There are so many things wrong with this picture. Having said that, I’ll end my rant. (Thanks, I feel better now.)
That brings us full circle to the title of this entry: “KISS and tell” (it is assumed you were wondering how that would come around). The title itself refers to the violations herein of the two most basic principles of effective channel marketing:
KISS or “Keep It Simple Stupid.” While acknowledged as a broadly used term, no where does the principle apply more than in channel marketing. This is because vendors often make the (incorrect) assumption that their partners are as engaged and as knowledgeable about their channel programs as they are. Wrong. Partners have a variety of programs thrown at from at least 8, and as many as 20 vendors. In this case, this particular vendor may have represented a significant enough portion of a partner’s business to command the mindshare necessary for them to take the time to comprehend the program. However, many channel marketers’ aren’t so lucky. Interestingly, the one simple part of this program was that the reward payment was automated.
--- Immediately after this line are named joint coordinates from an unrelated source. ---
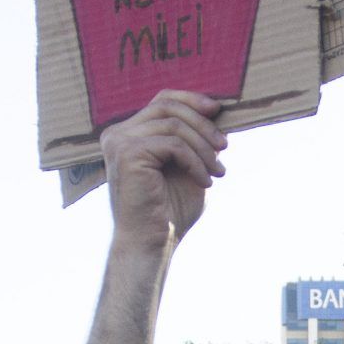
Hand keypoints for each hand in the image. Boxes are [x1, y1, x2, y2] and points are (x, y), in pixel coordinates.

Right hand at [102, 90, 226, 252]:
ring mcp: (119, 142)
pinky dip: (195, 161)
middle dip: (202, 123)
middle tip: (225, 146)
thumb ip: (194, 137)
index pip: (162, 101)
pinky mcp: (128, 153)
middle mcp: (118, 134)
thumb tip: (215, 109)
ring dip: (203, 147)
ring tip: (217, 170)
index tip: (218, 109)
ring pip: (174, 125)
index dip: (191, 99)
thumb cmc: (169, 210)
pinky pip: (174, 144)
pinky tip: (204, 181)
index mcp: (128, 134)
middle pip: (167, 106)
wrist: (152, 243)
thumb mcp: (188, 165)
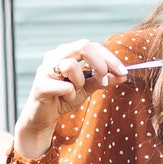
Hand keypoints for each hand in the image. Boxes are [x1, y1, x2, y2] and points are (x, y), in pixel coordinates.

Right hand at [13, 40, 126, 158]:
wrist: (43, 117)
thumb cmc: (63, 98)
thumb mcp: (88, 88)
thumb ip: (103, 80)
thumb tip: (123, 75)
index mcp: (68, 53)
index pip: (92, 46)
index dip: (110, 58)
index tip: (123, 72)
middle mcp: (55, 55)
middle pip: (83, 46)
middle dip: (99, 64)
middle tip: (104, 81)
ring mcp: (45, 68)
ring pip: (71, 65)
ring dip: (79, 83)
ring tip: (74, 92)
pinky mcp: (39, 84)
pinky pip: (64, 86)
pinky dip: (69, 95)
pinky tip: (64, 99)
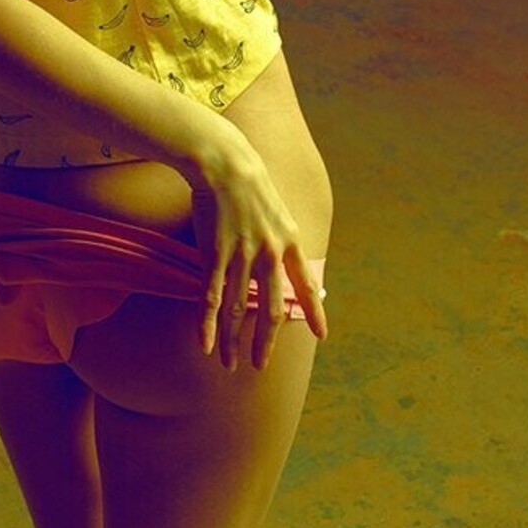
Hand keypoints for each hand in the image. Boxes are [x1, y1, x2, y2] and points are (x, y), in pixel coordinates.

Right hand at [190, 128, 327, 371]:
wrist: (224, 162)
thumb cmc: (249, 182)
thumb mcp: (277, 209)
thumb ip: (280, 237)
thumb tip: (283, 256)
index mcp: (289, 241)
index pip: (306, 285)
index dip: (314, 312)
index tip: (321, 335)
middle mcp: (269, 253)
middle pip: (270, 310)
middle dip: (264, 342)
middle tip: (259, 365)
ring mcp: (242, 254)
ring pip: (238, 309)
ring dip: (233, 340)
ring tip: (229, 364)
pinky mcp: (215, 253)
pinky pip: (212, 296)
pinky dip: (208, 323)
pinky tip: (206, 343)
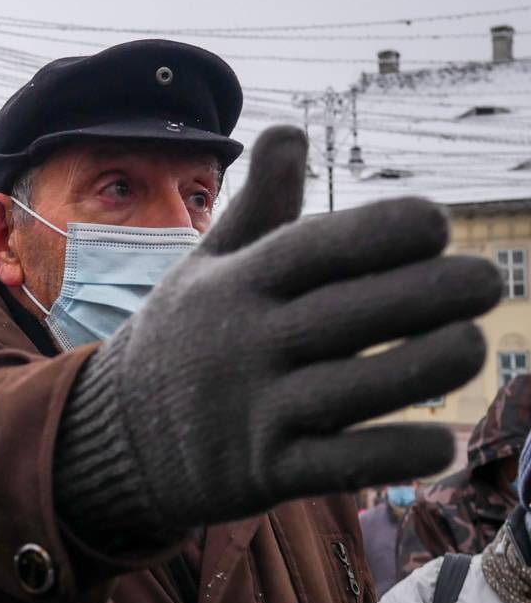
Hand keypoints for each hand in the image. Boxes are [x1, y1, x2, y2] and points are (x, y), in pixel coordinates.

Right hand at [58, 125, 500, 535]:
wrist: (117, 434)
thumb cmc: (184, 335)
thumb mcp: (205, 266)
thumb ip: (257, 207)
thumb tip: (290, 130)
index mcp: (233, 286)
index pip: (309, 250)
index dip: (377, 232)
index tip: (436, 223)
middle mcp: (242, 345)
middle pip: (343, 316)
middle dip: (423, 295)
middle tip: (486, 281)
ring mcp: (252, 412)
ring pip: (349, 390)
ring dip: (421, 368)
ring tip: (472, 345)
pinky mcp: (263, 472)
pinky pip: (335, 464)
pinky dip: (390, 455)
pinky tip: (441, 442)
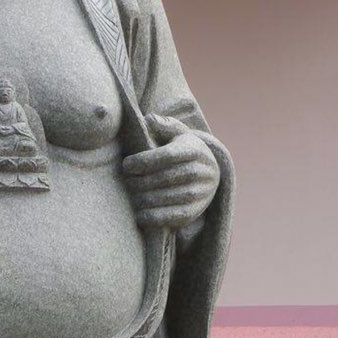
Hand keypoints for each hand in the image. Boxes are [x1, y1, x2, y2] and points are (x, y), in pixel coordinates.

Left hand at [123, 115, 219, 230]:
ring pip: (170, 198)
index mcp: (194, 149)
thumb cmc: (184, 149)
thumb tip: (149, 119)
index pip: (167, 156)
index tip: (126, 165)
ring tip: (132, 197)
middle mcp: (201, 171)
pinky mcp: (198, 210)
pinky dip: (156, 217)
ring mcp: (202, 192)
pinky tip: (140, 215)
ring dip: (146, 199)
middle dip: (141, 181)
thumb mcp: (178, 133)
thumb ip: (164, 125)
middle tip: (126, 182)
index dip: (144, 161)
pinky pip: (176, 216)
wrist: (211, 172)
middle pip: (166, 178)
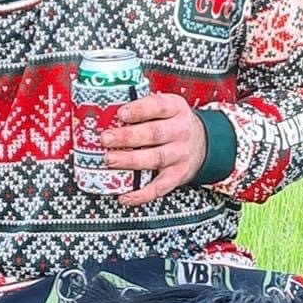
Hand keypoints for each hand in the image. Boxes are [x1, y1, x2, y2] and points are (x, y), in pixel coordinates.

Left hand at [102, 91, 206, 206]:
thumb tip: (102, 109)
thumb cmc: (171, 123)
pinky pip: (159, 187)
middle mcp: (180, 131)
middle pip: (154, 133)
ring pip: (156, 158)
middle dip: (128, 137)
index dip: (139, 110)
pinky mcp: (177, 175)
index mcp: (175, 109)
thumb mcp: (163, 107)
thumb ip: (140, 106)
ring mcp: (179, 155)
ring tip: (110, 160)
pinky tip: (125, 196)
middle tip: (106, 139)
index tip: (121, 114)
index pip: (158, 106)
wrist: (200, 144)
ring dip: (131, 160)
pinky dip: (141, 194)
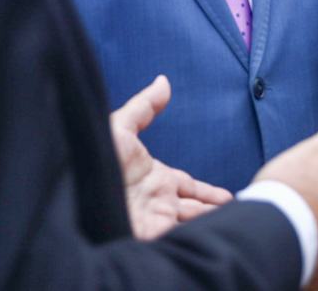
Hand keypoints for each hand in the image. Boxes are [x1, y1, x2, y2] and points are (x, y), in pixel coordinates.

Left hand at [110, 75, 232, 238]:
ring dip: (214, 223)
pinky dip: (203, 235)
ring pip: (194, 224)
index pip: (190, 188)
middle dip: (216, 211)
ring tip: (241, 223)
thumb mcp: (120, 127)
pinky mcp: (153, 236)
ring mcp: (157, 220)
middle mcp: (159, 201)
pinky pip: (184, 237)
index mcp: (155, 179)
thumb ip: (144, 106)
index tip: (227, 197)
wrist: (76, 190)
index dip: (209, 193)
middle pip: (196, 209)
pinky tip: (221, 232)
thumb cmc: (95, 157)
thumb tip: (163, 80)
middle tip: (242, 211)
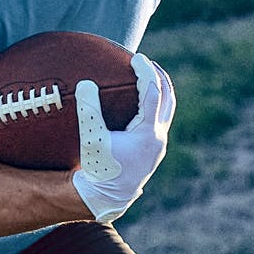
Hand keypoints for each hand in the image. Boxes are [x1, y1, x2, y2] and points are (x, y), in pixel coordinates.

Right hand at [71, 53, 175, 222]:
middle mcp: (158, 138)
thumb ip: (88, 110)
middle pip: (168, 98)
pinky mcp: (154, 149)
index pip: (152, 93)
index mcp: (147, 133)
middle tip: (147, 62)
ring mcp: (158, 144)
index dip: (146, 72)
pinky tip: (140, 100)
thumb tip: (85, 83)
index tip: (138, 58)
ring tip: (148, 75)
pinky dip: (154, 104)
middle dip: (159, 77)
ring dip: (160, 90)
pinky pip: (160, 119)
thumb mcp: (91, 138)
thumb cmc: (98, 167)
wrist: (108, 196)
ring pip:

That might have been the one area where forcing the partner to actually acknowledge the accomplishment or initiate the payment process might have encouraged more engagement—as it currently is, it only created entitlement.
“Tell,” in this instance, refers to the importance of clear and repetitive communication. Most programs fail because of poor execution, and poor communication is the biggest portion of that. The occasional email, web posting and newsletter aren’t enough. In this example, there should be more passive and proactive information exchanges between the vendor and the partner throughout the program period to inform the partner of their progress to date. No matter what your communication vehicles of choice are, the old axiom applies: “tell them what you’re going to tell them, tell them, and then tell them what you told them.”
If you as a channel marketer remember only these two principles, you’ll likely do well for yourself.